Domaines de prédilection
Un nouveau conseil économique a  d’ailleurs été mis en place, lundi 14  mars 2016, à Moscou. Il a notamment  trait aux domaines de l’industrie,  des énergies renouvelables, de l’agriculture, de la pêche et du tourisme.  La présidente de la Confédération  générale des entreprises du Maroc  (CGEM), Miriem Bensalah-Chaqroun  a, à ce propos, affirmé, dans des  déclarations rapportées par l’agence  de presse officielle, la Maghreb  arabe presse (MAP), que ce nouveau  conseil permettra une ouverture sur  de nouveaux secteurs.
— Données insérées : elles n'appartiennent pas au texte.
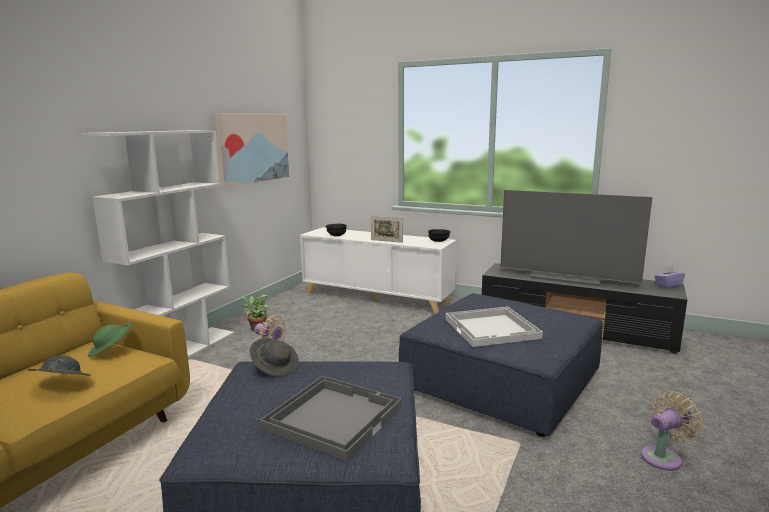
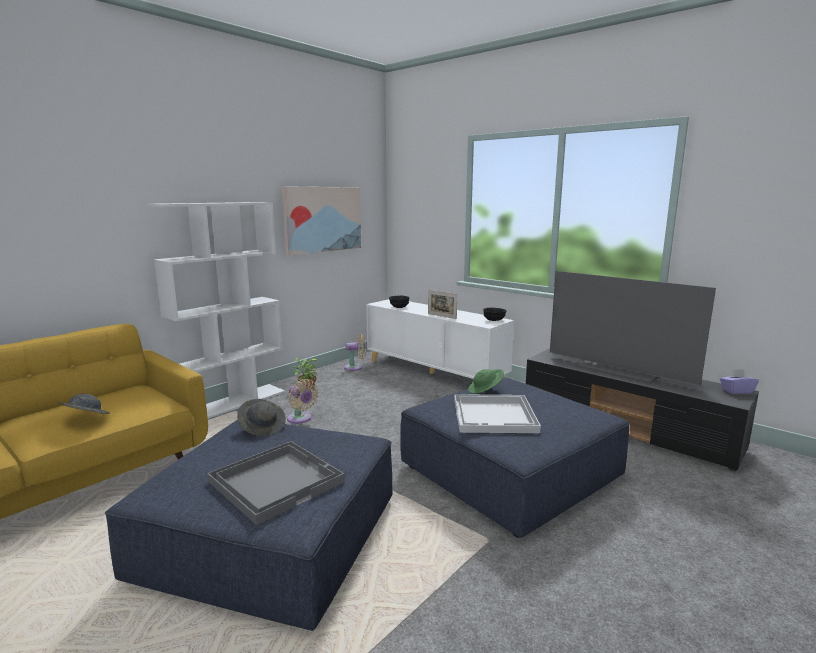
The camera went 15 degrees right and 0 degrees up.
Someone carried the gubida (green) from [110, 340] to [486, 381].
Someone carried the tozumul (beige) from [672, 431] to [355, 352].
Les acteurs  économiques nationaux et russes  devraient à l’avenir procéder à leur  identification.

Au cours de sa visite, Mohammed  VI s’est également entretenu avec  le premier ministre russe, Dimitri  Medvedev. Outre M. Fassi Fihri, on  pouvait compter la présence du  ministre de l’Economie et des Finances,  Mohamed Boussaïd, et du ministre de  l’Agriculture et de la Pêche maritime,  Aziz Akhannouch. Elle est en quelque  sorte révélatrice des domaines de  coopération de prédilection sur  lesquels escomptent s’appuyer dans  le futur le Maroc et la Russie dans le  sens de l’approfondissement de leur  partenariat stratégique.

Le vice-ministre russe des Affaires  étrangères et représentant spécial  de M. Poutine pour le Moyen-Orient  et l’Afrique, Mikhail Bogdanov, y  voit pour sa part une traduction de  l’excellence des relations politique,  économique et humaine entre le  Maroc et la Russie.

Intérêts contradictoires
Comment donc la France et les  Etats-Unis vont-ils percevoir le  rapprochement maroco-russe  actuellement en cours? Sans doute  avec force circonspection. M. Vorobiev  en notifiait d’ailleurs déjà M. Poutine,  en 2014, lors d’une conférence ayant  réuni l’ensemble des ambassadeurs  russes dans le monde. Il lui faisait  part notamment d’”inquiétudes”  françaises et américaines.

Dans ce contexte, on peut se  demander si le Maroc saura préserver  l’équilibre entre ces différents pays, qui constituent autant de forces en  présence, mais aussi, par la même  occasion, autant d’intérêts, le  plus souvent contradictoires. Pour  l’instant, le Royaume s’en sort bien.  La déclaration du mardi 15 mars 2016  n’augure aucunement, dans le texte,  d’un éventuel alignement pro-russe.  Ceci dit, le fait que celle-ci mette  l’accent sur le “rôle” de la Russie à  l’échelle internationale pourrait faire  jaser.

Le Maroc souligne à cet égard la  “contribution significative” de la  fédération “au renforcement de la  sécurité et de la stabilité dans le  monde”. Nul doute qu’au cours des  semaines à venir l’on devrait observer  de près l’évolution des rapports entre  les deux pays.